Grande Encyclopédie Larousse 1971-1976Éd. 1971-1976
V

Vienne (suite)

En 1704-1708, devant la menace d’incursions des insurgés kuruc, est édifiée une nouvelle enceinte, protégeant cette fois-ci les faubourgs : les actuels arrondissements II à IX. Au xviiie s., la ville profite de la consolidation de l’État autrichien, réorganisé et modernisé sous Marie-Thérèse* et Joseph II*. Pendant les guerres napoléoniennes, elle est assiégée et occupée à deux reprises : en 1805 et en 1809. Après la défaite de Napoléon, le « congrès » de paix se tient à Vienne, qui, malgré une crise financière aiguë, connaît alors un de ses moments les plus glorieux. Sous le régime du prince-chancelier Metternich* (qui gouverne l’Empire de 1809 à 1848), la ville et le pays commencent à s’industrialiser.

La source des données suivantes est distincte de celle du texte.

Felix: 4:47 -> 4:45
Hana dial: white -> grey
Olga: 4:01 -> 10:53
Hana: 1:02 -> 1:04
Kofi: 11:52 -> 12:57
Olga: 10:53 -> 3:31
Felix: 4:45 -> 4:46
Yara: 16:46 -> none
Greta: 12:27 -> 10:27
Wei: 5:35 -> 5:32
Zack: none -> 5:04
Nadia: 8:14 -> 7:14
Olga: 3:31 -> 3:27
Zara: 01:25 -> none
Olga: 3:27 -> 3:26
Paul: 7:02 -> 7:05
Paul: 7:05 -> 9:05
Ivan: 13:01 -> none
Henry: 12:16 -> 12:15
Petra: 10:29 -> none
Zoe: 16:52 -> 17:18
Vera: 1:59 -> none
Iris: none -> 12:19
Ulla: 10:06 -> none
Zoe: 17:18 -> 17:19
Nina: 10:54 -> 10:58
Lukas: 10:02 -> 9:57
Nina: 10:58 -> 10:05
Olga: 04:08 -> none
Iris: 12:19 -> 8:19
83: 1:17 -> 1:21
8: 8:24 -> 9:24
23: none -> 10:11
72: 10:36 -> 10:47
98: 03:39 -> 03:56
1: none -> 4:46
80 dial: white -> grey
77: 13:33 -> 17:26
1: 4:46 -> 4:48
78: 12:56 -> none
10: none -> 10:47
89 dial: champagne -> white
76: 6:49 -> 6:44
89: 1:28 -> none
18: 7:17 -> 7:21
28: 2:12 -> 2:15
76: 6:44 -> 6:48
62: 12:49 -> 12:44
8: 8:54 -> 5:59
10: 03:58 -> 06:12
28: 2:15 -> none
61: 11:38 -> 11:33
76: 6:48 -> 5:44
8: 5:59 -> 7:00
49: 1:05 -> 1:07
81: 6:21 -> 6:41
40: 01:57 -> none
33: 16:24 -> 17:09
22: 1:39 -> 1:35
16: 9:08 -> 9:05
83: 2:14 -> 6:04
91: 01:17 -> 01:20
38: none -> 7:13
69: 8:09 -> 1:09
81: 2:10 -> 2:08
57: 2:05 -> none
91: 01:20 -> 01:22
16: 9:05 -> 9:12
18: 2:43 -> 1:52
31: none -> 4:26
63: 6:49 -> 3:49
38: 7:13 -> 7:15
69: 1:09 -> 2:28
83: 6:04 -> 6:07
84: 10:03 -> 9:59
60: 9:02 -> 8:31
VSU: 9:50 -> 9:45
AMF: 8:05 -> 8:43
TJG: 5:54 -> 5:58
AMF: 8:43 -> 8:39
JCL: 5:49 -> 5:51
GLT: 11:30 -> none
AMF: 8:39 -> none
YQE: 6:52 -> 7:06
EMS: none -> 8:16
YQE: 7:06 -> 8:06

En 1848, Vienne est le théâtre de sévères combats de rues, jusqu’à l’entrée des troupes d’Alfred Windischgrätz (1787-1862). Après les journées de 1848, on décide de raser l’enceinte fortifiée. Les terrains ainsi dégagés permettent de tracer un boulevard circulaire — l’actuel Ring —, que bordent de pompeux édifices et monuments officiels ou privés. Sous le règne de l’empereur François-Joseph* (1848-1916), la ville se modernise : intégration administrative des faubourgs proches (c’est-à-dire des actuels arrondissements II à IX), canalisation du Danube, adduction d’eau potable depuis le massif alpin. Une brillante exposition universelle est organisée en 1873.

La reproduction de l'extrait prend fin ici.